UPDATE (21 February) – Here is a decent video interview of Rachel Sherman, head of the Office of Medical Policy for the FDA, on the Biosimilar guidelines:
“When it comes to getting new biosimilar products on the market, FDA has taken an innovative approach to supporting their development at every step of the process,” said Janet Woodcock, M.D., director of FDA’s Center for Drug Evaluation and Research. “These draft documents are designed to help industry develop biosimilar versions of currently approved biological products, which can enhance competition and may lead to better patient access and lower cost to consumers.”

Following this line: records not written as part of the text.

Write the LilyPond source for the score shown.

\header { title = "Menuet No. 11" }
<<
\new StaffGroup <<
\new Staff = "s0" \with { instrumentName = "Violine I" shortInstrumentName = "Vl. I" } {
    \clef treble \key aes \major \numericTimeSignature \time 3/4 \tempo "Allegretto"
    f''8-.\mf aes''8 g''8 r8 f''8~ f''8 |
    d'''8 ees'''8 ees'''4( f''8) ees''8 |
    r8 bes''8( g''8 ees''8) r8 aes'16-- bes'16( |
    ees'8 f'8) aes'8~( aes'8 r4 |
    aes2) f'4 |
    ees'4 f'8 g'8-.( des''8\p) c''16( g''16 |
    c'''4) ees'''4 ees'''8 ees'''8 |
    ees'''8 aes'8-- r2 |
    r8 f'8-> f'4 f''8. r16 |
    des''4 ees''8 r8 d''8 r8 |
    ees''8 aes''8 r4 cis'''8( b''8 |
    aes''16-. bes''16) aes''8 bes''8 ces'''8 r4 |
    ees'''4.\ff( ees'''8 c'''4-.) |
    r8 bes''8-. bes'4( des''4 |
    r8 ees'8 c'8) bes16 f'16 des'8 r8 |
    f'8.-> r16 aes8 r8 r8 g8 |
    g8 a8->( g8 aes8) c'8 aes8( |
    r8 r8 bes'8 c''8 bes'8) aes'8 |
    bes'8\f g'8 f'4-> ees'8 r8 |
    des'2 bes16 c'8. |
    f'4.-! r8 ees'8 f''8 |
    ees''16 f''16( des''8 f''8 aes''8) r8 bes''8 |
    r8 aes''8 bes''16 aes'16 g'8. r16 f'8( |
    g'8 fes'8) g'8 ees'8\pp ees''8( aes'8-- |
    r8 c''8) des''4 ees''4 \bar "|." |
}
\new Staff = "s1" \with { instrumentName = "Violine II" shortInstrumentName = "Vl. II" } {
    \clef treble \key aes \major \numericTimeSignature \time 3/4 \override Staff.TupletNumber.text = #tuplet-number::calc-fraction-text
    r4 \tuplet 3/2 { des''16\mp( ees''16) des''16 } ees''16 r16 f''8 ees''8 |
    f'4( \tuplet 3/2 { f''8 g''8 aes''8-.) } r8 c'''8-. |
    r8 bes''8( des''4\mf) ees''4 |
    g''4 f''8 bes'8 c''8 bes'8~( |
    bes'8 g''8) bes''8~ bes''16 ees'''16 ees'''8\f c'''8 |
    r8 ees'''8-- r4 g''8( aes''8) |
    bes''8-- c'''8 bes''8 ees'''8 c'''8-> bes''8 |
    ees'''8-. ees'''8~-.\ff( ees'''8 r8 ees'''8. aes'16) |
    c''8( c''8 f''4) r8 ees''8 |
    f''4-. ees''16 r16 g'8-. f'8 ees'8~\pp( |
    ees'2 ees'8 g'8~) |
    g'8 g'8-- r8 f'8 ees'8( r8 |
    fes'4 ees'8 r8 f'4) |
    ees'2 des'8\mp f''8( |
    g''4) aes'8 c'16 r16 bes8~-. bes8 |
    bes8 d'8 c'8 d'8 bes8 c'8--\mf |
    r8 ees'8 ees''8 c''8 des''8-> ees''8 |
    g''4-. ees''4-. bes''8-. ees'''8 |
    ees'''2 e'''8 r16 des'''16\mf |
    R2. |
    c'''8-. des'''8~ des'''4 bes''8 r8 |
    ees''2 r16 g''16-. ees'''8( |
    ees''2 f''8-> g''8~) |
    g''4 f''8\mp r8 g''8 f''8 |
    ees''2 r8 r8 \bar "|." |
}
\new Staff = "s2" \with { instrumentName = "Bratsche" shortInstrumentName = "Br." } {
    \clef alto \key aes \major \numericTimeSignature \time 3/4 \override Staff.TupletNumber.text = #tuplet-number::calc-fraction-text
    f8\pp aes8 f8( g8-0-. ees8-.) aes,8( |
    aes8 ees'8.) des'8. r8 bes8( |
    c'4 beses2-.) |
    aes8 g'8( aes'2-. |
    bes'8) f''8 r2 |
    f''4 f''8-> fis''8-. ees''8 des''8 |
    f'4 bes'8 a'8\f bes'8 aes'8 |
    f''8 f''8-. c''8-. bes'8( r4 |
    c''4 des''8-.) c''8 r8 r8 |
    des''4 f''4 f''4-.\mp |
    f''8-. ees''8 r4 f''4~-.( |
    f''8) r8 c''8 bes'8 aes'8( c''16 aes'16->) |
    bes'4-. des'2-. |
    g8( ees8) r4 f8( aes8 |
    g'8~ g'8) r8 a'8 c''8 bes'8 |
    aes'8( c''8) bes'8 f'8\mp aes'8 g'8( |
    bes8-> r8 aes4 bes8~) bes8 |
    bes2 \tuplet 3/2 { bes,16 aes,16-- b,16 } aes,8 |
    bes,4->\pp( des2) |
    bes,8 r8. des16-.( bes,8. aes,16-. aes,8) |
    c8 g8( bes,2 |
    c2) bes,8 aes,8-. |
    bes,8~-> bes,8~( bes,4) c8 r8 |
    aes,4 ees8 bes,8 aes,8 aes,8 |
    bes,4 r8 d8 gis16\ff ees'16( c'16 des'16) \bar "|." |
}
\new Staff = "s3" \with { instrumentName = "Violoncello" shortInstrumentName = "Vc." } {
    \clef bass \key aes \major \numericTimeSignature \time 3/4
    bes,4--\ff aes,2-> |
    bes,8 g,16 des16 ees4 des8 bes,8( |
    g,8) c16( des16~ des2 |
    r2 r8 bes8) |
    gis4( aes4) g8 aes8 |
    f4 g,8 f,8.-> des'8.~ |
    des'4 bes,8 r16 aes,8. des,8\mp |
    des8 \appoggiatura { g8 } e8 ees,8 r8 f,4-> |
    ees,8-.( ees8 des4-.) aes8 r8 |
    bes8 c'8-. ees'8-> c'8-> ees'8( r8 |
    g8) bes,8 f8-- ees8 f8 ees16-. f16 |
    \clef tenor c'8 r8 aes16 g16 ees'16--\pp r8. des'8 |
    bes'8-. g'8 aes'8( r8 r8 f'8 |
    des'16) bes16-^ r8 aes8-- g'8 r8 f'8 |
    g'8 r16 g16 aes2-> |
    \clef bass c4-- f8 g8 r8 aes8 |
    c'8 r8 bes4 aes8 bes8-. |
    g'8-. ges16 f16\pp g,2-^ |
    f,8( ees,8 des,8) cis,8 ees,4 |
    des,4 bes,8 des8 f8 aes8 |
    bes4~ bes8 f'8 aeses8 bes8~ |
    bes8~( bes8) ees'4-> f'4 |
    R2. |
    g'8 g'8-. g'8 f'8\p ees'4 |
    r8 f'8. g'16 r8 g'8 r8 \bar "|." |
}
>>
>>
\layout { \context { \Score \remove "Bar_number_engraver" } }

The press release lists three documents for our consideration:
Scientific Considerations in Demonstrating Biosimilarity to a Reference Product: Flipping through this PDF, one of the key statements is:
The sponsor of a proposed product must include in its submission to FDA information demonstrating that “there are no clinically meaningful differences between the biological product and the reference product in terms of the safety, purity, and potency of the product.
While this sounds like an NDA, it’s not really a surprise. Long-time observers of these guidance documents have speculated that any US legislation will include “no clinical difference” language. We also note (again, not surprisingly) that clinical immunogenicity will be required.
Quality Considerations…: This document is the CMS piece of the draft guidelines. We don’t see any real surprises here. There are requirements for physicochemical characterization, as well as functional characterization (including receptor binding).
Q&A: This document makes interesting statements regarding Exclusivity.
There are really no surprises here. It still looks like the 351(k) pathway will remain limited to companies who can afford to conduct these clinical trials. Therein lies a potential conundrum. If 351(k) products have to be priced at a minimal discount to the brand, will they actually become affordable?